1. Zhanrong, Z., Zhengbo, T., & Zheng, Z. (2025). Single-cell transcriptomic analysis reveals AP-1 downregulation remodels bone marrow environment and contributes to osteopenia in ovariectomized mice. Journal of Orthopaedic Translation. https://doi.org/10.1016/j.jot.2025.03.001

2. Steinhauser, S., Estoppey, D., & Buehler, D. P. (2025). The transcription factor ZNF469 regulates collagen production in liver fibrosis. JCI Insight. https://doi.org/10.1172/jci.insight.182232

3. Santurio, D. S., Barros, L. R. C., & Glauche, I. (2025). Mathematical modeling unveils the timeline of CAR-T cell therapy and macrophage-mediated cytokine release syndrome. PLoS Computational Biology. https://doi.org/10.1371/journal.pcbi.1012908

4. Eckel, O., Mirea, M. A., & Gschwendtner, A. (2025). Expression of the cholesterol transporter SR-B1 in melanoma cells facilitates inflammatory signaling leading to reduced cholesterol synthesis.
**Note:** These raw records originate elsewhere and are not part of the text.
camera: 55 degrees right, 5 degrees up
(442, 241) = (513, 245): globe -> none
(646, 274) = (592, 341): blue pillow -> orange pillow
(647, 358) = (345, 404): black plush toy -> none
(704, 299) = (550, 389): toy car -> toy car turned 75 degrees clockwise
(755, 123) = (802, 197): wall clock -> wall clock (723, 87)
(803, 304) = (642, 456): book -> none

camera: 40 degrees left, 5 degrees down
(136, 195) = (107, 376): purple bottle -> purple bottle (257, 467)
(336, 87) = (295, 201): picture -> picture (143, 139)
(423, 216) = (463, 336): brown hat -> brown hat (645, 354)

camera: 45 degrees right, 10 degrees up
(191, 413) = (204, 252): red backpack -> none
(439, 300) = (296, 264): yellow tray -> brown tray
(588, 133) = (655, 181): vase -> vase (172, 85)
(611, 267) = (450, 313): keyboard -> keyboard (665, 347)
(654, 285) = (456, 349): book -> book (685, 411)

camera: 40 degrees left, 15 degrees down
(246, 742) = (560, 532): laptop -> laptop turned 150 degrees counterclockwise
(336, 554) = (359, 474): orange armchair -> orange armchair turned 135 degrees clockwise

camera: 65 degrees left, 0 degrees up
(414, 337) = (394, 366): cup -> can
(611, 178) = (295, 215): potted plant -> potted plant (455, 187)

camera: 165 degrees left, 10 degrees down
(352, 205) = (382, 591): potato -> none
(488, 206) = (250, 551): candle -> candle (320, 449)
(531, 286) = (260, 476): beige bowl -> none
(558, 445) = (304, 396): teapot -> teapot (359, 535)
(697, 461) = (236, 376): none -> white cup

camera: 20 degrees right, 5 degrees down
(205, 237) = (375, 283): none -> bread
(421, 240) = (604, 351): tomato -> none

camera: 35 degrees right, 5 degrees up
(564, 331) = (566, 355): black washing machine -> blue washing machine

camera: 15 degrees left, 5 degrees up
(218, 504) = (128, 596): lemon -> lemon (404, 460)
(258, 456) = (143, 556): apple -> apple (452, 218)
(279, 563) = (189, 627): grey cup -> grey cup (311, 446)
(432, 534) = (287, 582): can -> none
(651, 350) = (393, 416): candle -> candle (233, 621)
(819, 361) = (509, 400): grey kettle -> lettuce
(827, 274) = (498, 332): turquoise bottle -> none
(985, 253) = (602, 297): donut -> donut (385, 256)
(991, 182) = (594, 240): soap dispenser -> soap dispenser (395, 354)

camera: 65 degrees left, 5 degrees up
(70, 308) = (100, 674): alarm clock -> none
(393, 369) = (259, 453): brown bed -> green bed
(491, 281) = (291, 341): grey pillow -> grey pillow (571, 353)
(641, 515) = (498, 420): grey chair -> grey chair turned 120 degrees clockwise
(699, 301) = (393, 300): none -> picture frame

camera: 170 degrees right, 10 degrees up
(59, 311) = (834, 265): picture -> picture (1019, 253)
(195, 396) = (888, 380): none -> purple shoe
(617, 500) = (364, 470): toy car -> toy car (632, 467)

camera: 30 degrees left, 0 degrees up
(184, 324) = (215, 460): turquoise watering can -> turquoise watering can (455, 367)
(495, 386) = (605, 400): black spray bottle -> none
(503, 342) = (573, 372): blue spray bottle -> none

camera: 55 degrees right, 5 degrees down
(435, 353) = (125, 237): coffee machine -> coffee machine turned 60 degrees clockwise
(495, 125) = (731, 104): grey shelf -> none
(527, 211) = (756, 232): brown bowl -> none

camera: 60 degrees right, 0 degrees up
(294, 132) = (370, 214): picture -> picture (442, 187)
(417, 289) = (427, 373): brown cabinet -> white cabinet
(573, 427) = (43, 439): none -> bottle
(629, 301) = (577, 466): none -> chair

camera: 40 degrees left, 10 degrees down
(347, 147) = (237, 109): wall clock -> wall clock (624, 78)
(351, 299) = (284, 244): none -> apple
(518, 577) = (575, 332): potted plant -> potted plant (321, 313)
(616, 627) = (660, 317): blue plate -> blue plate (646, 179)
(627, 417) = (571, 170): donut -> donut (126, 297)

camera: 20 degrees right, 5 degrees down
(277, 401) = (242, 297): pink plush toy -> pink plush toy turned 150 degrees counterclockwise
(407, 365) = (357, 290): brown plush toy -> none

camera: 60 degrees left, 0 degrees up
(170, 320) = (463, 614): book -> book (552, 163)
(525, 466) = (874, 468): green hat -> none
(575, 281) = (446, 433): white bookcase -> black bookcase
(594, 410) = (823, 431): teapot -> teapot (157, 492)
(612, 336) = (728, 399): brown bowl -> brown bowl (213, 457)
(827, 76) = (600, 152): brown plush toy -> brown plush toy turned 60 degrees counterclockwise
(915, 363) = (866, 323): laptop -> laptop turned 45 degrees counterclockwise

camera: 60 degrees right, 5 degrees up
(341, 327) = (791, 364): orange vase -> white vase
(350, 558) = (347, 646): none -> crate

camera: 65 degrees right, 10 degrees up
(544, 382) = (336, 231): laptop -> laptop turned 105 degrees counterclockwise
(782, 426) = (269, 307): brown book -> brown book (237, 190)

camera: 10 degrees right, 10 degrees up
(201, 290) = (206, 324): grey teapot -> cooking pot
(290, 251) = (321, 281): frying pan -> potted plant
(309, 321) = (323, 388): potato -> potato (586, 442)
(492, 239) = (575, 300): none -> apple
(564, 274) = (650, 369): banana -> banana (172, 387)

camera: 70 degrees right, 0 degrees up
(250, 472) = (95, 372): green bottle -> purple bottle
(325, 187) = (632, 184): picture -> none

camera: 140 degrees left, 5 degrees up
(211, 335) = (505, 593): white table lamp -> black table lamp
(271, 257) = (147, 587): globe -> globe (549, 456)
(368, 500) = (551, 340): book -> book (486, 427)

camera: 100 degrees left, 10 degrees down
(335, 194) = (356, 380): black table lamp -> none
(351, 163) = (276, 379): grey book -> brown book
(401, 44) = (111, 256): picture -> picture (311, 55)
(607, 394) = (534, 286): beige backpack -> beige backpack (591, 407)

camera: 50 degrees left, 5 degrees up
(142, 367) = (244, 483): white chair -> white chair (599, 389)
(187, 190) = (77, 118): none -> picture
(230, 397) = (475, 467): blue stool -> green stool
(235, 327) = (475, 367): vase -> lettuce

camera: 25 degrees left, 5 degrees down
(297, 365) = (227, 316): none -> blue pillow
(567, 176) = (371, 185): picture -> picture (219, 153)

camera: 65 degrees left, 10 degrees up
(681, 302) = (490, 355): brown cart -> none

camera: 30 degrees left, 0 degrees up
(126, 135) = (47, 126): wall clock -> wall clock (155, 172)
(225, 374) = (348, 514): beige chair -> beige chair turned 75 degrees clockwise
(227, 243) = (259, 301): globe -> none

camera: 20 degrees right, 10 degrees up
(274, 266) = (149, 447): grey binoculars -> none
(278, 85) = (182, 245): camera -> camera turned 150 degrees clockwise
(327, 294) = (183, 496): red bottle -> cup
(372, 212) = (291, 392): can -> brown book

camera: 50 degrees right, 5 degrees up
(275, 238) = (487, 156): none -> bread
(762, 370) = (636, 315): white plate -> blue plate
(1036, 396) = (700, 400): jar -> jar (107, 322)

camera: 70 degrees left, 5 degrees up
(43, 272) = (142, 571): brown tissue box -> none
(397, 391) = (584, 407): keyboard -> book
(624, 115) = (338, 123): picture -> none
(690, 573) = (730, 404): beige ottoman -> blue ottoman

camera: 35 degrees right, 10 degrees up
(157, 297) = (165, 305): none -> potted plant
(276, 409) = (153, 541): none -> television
Neoplasia. https://doi.org/10.1016/j.neo.2025.101154

5. Khan, H., Javaid, S., & Ashraf, W. (2025). Erqember mitigates neurotoxic effects of aluminum chloride in mice: Phytochemical insights with neurobehavioral and in silico approaches. Journal of Toxicology

FAQ

What are the key challenges in treating TNBC and HER2-positive breast cancer?

The primary challenges include the aggressive nature of TNBC, the lack of specific targets for therapy, and the tendency of HER2-positive cancers to develop resistance to treatments.

How can prognostic biomarkers improve breast cancer treatment?

Prognostic biomarkers can help identify patients at risk of recurrence, enabling personalized treatment plans that improve outcomes and minimize unnecessary side effects.

What is the role of ZNF469 in breast cancer?

ZNF469 has been identified as a regulator of collagen production in liver fibrosis, which is relevant for patients with metastatic breast cancer, potentially influencing treatment responses.

How does CAR-T cell therapy work in breast cancer?

CAR-T cell therapy harnesses the patient’s immune cells to target and kill cancer cells, but it can lead to side effects such as cytokine release syndrome, which complicates treatment.

Why is personalized medicine important in breast cancer?

Personalized medicine allows for tailored treatment strategies based on individual tumor characteristics, improving efficacy and reducing the risk of adverse effects for patients.